SCIENCE KNOWS BEST –

June 15, 2023 – The study tested the commonly held assumption that people who regularly drink in excess are better able to ‘hold their liquor’ than people who don’t regularly drink as much. Researchers examined data from the Chicago Social Drinking Project (CSDP), a placebo-controlled laboratory study of acute responses to alcohol.

Four hundred young adults were categorized based on their drinking patterns as light drinkers, heavy social drinkers, or as having alcohol use disorder.

On average, the light drinkers drank three drinks per week and drank about a quarter of days in the month.

Heavy social drinkers drank almost twenty drinks per week and tended to drink about half the days in the month.

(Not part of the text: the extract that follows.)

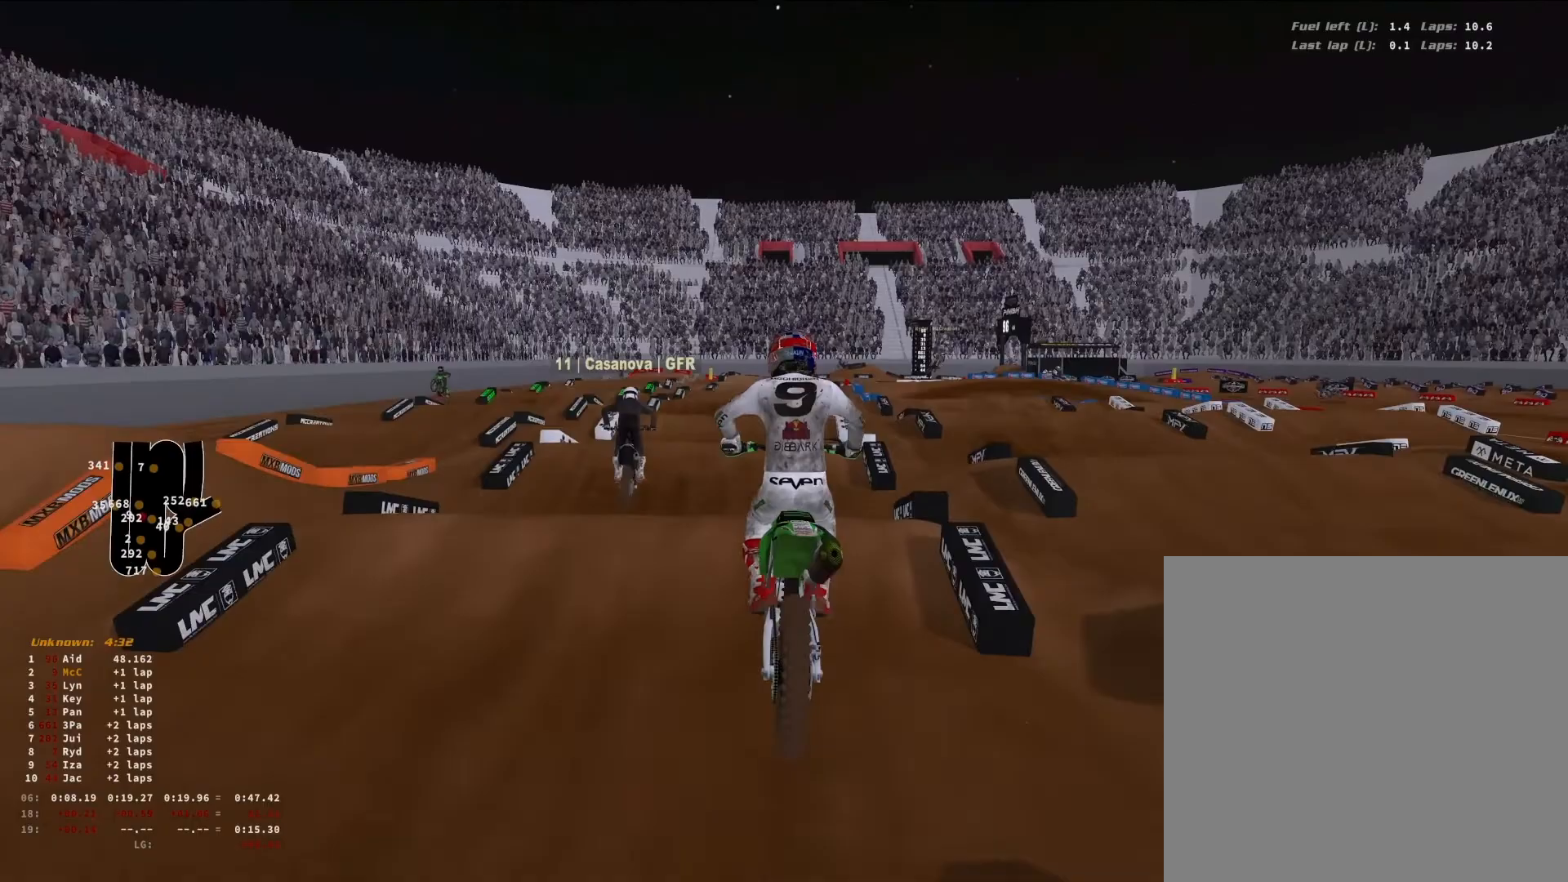
{"dt_ms": 500, "buttons": ["R2"], "left_stick": "center", "right_stick": "down", "events": [[67, "R3", "up"], [100, "R2", "up"], [467, "R2", "down"]]}
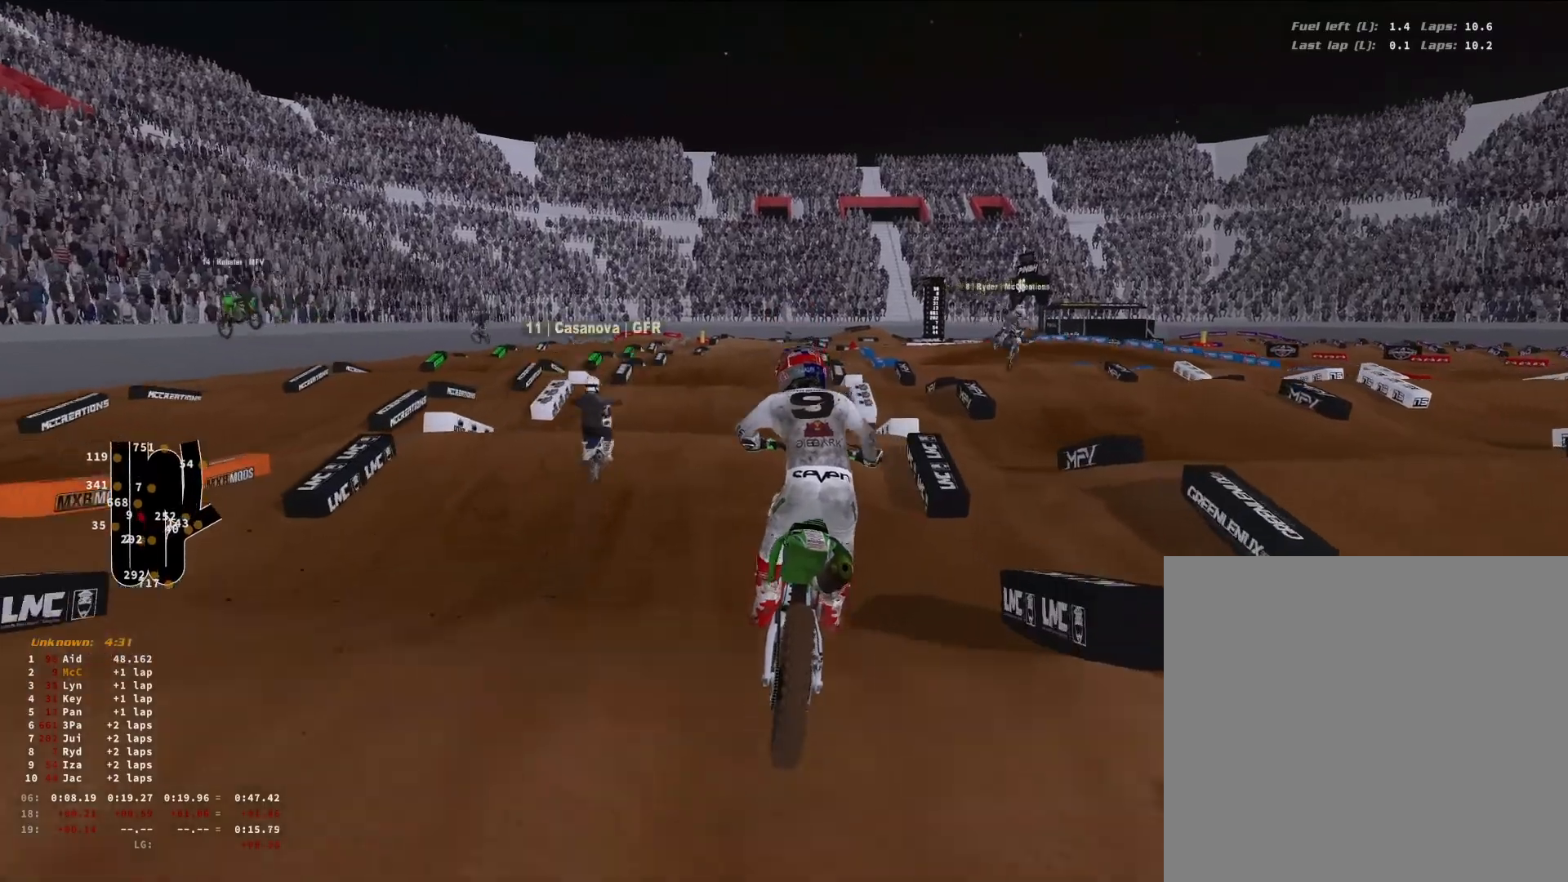
{"dt_ms": 500, "buttons": [], "left_stick": "down-left", "right_stick": "center", "events": [[100, "right_stick", "down-left"], [233, "left_stick", "down-left"], [233, "right_stick", "left"], [300, "R3", "down"], [400, "R3", "up"], [400, "right_stick", "up-left"], [500, "R2", "up"], [500, "right_stick", "center"]]}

People with alcohol use disorder averaged nearly forty drinks per week and drank three out of four days a month.

Participants were given specific doses of alcohol and then tested for breath alcohol content and performance on fine motor skills and short-term memory tests half an hour, two hours, and three hours after drinking.

When they drank alcohol in amounts equivalent to a binge drinking episode–four or more drinks for women or five or more for men—the heavier drinkers showed greater tolerance than the lighter drinkers, performing better on the tests of fine motor skills and working memory with quicker recoveries as well as reporting feeling less impaired than the light drinker group.

However, when participants with alcohol use disorder drank a very high dose of alcohol that more closely aligned with their usual drinking pattern, they showed substantial impairments in working memory and fine motor skills, which were greater than those in light drinkers at the binge dose.